* Information:
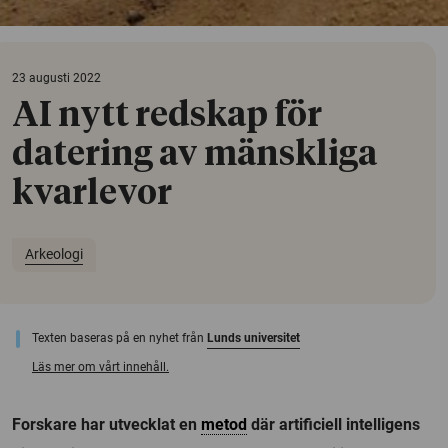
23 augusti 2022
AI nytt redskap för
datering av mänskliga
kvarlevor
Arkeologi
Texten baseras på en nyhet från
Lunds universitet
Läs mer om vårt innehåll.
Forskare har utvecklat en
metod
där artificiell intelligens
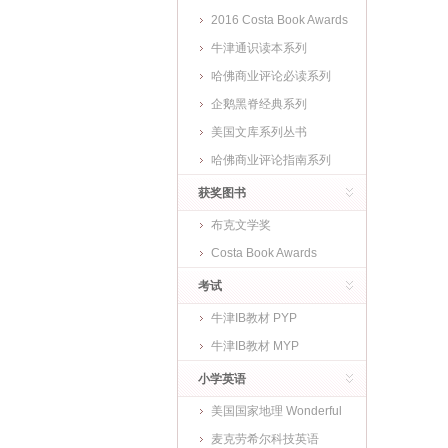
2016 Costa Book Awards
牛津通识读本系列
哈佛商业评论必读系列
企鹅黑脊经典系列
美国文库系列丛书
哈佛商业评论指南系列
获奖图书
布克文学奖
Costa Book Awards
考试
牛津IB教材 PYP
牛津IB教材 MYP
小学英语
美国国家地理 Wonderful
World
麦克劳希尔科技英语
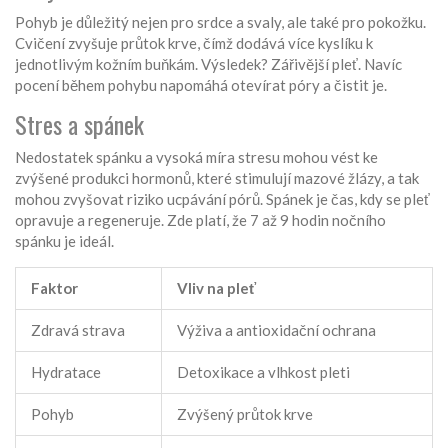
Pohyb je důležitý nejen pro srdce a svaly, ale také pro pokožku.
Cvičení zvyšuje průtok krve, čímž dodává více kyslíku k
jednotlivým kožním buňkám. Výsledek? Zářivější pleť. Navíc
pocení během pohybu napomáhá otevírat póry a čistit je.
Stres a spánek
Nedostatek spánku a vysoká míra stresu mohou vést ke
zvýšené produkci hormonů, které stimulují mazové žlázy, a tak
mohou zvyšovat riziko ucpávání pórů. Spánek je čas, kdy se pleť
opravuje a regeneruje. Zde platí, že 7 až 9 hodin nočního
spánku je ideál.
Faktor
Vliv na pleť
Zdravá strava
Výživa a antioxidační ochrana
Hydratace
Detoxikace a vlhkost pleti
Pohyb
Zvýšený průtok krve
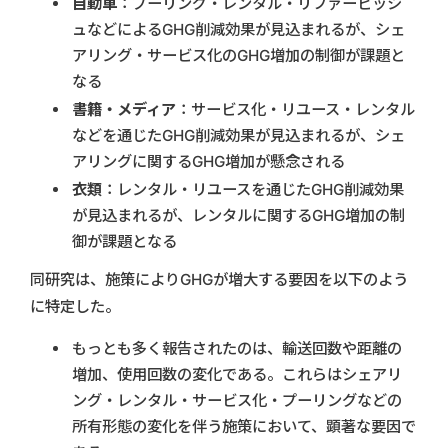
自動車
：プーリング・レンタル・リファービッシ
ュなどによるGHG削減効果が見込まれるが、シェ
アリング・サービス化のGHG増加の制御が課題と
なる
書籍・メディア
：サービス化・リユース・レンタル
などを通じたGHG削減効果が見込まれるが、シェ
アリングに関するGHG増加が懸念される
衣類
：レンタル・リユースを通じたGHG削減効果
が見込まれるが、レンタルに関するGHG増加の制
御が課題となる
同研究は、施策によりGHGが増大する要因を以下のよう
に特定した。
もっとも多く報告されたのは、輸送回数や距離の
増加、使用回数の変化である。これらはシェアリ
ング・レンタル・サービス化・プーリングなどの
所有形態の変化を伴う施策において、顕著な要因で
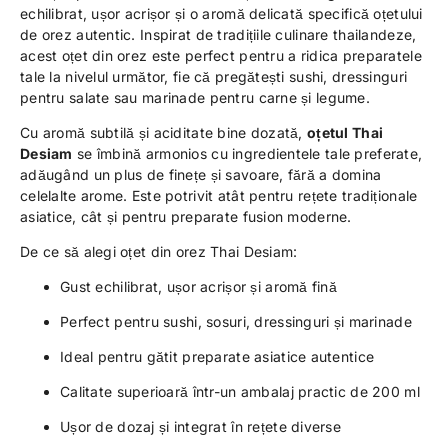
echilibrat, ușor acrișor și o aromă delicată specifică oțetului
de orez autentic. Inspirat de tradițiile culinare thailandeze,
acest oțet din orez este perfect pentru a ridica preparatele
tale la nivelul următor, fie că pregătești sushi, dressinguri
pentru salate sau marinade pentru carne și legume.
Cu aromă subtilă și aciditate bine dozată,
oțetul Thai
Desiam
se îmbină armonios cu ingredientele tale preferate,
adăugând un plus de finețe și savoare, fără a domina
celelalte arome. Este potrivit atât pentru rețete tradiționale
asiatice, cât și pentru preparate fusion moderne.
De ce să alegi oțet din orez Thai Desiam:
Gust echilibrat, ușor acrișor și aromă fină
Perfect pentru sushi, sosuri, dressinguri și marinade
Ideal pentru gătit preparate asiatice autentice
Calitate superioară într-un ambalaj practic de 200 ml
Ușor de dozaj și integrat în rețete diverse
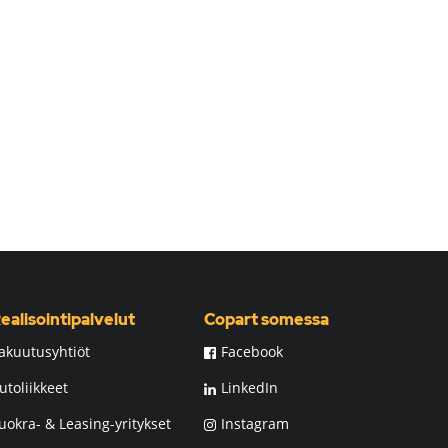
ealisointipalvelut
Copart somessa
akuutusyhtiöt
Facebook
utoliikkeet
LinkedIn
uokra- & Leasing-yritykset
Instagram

* Problem: In the records above, retype the lines from the line containing "Pohyb je důležitý" up to and including the line containing "Zvýšený průtok krve", matching them character for character.

* Response to this exercise:
Pohyb je důležitý nejen pro srdce a svaly, ale také pro pokožku.
Cvičení zvyšuje průtok krve, čímž dodává více kyslíku k
jednotlivým kožním buňkám. Výsledek? Zářivější pleť. Navíc
pocení během pohybu napomáhá otevírat póry a čistit je.
Stres a spánek
Nedostatek spánku a vysoká míra stresu mohou vést ke
zvýšené produkci hormonů, které stimulují mazové žlázy, a tak
mohou zvyšovat riziko ucpávání pórů. Spánek je čas, kdy se pleť
opravuje a regeneruje. Zde platí, že 7 až 9 hodin nočního
spánku je ideál.
Faktor
Vliv na pleť
Zdravá strava
Výživa a antioxidační ochrana
Hydratace
Detoxikace a vlhkost pleti
Pohyb
Zvýšený průtok krve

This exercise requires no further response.